National Food Security Act:

The Supreme Court (SC) has directed the Centre to increase coverage under the National Food Security Act (NFSA) so that “more and more needy persons and citizens get the benefit” under the 2013 law which entitles rural and urban poor to subsidised foodgrains under the Targeted Public Distribution System.

  • The coverage under the NFSA is still decided by the population figures of the 2011 census.
  • The SC ordered the Union government to re-determine the NFSA coverage in the States and Union Territories after considering the population increase between 2011 and 2021 so that benefits were not restricted to beneficiaries identified back in 2011.
  • “The right to food is a fundamental right available under Article 21 of the Constitution,” the Supreme Court noted.
  • In the order, the court directed the States which were not able to register unorganised workers, including migrant labourers, in the e-Shram portal to do so within six weeks.
  • The Union Labour Ministry has developed a National Database of Unorganised Workers (NDUW) portal and the e-Shram portal for registration of labourers spread over 400 occupations including in constructions, agriculture, fishing, and dairy, those self-employed and even ASHA and anganwadi workers.

Wind Energy:

Annual installation of new wind power projects in India will peak by 2024 and likely decline thereafter, according to a report released by the Global Wind Energy Council (GWEC) and MEC+, a consulting firm that specialises in renewable energy.

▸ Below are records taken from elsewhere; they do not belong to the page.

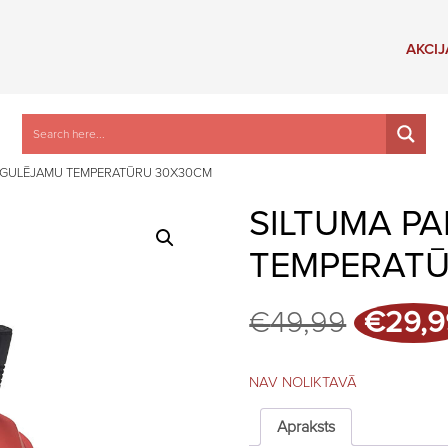
AKCIJ
REGULĒJAMU TEMPERATŪRU 30X30CM
SILTUMA PA
TEMPERATŪ
Origina
€
49,99
€
29,9
price
was:
€49,99
NAV NOLIKTAVĀ
Apraksts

  • As part of its transition away from fossil fuels, India has committed to sourcing half its electricity in 2030 from non-fossil fuel sources and installing 60 gigawatt (GW, or 1000 MW) of wind power by 2022.
  • So far, only 40 GW of wind power capacity has been established.
  • Wind industry installations have been slowing down in India since 2017.
  • Only 1.45 GW of wind projects were installed in 2021 with many delayed due to the second wave of COVID-19 and supply chain-related disruptions.
  • To compensate, the Ministry of New and Renewable Energy (MNRE) granted a blanket timeline extension for seven-and-a-half months after the scheduled commissioning date (SCD) for projects with power purchase agreements (PPAs) signed before June 2021, which pushed the SCD of 0.7 GW projects to 2022.